Noelia Martínez — Fernando de la Mora, Paraguay

En este semestre he estado disfrutando mucho de mis tiempos personales con el Señor cada mañana y en los tiempos que tenemos por las tardes.

 

Cada una de esas ocasiones es un encuentro que tengo con mi Amado Señor, donde lo veo, lo contemplo, y Su mirar me trasfunde más de Su mismo ser y de Su gracia. Esto es lo que ha marcado en mí este entrenamiento, hoy puedo decir que estos tiempos con mi Señor, más que una práctica, se han vuelto en una necesidad para mí, algo sin lo cual no puedo seguir, ni avanzar.
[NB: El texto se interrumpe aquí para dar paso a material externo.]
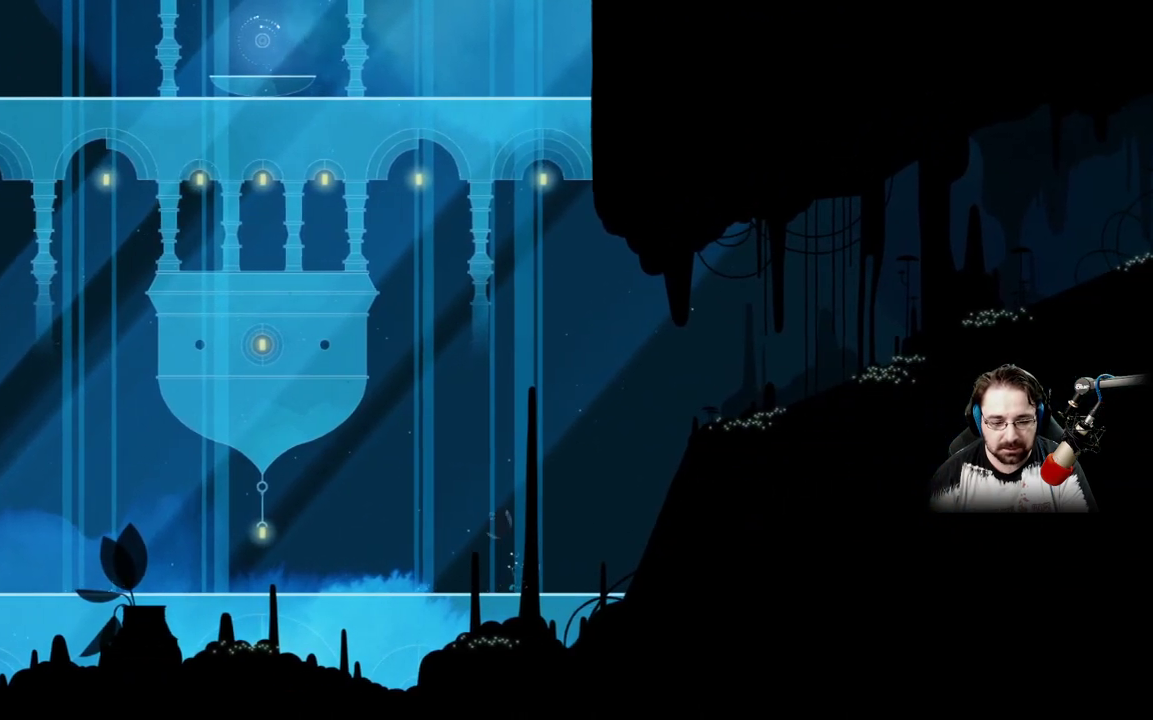
{"buttons": ["X"], "left_stick": "center", "right_stick": "center", "events": [[100, "X", "down"], [200, "left_stick", "center"]]}
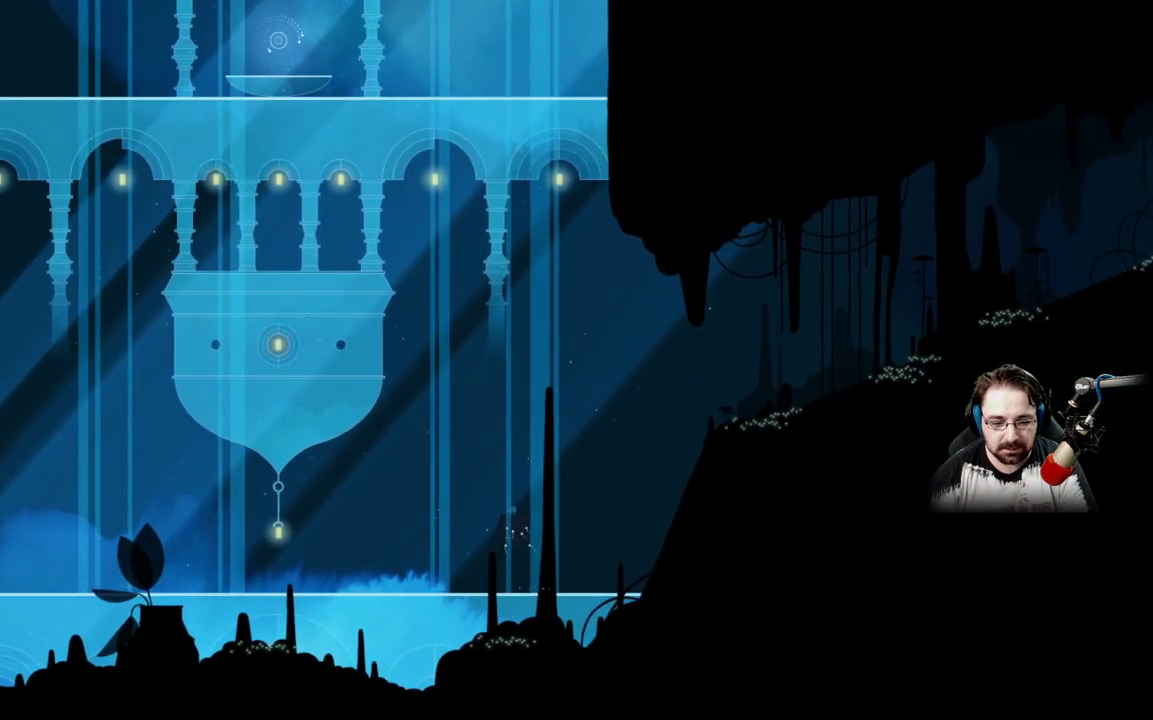
{"buttons": ["X"], "left_stick": "center", "right_stick": "center", "events": []}
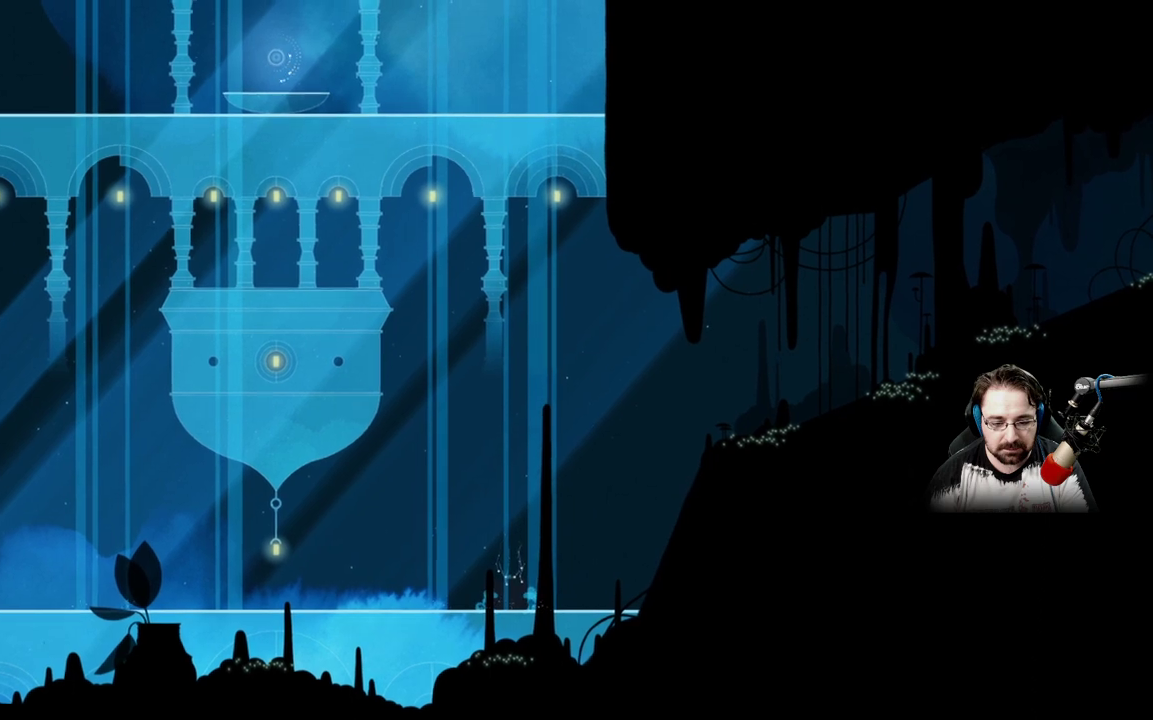
{"buttons": [], "left_stick": "up-left", "right_stick": "center", "events": [[133, "X", "up"], [133, "left_stick", "up-left"]]}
Cada vez, experimento un gran descanso y paz, que viene de Su presencia, de contemplar Su faz, pues cada ocasión es una oportunidad para que Él me siga llenando y refinando cada una de las partes de mi corazón.

 

Estos tiempos me sostienen todo el día porque recibo de Su rico, y tierno pastoreo, como dice en Isaías 58:11: “Jehová te pastoreara siempre, y en las sequías saciara tu alma, y dará vigor a tus huesos; y serás como huerto de riego, y como manantial de aguas, cuyas aguas nunca faltan”.

 

Otra cosa: me pude dar cuenta que estos tiempos no son sólo para mi satisfacción y sustento, sino para que también Él sea satisfecho, para alegrar Su corazón. Sólo anhelo una cosa, ser el rocío de la aurora que lo refresca cada mañana, y deleita Su corazón al ofrecerme voluntariamente a Él.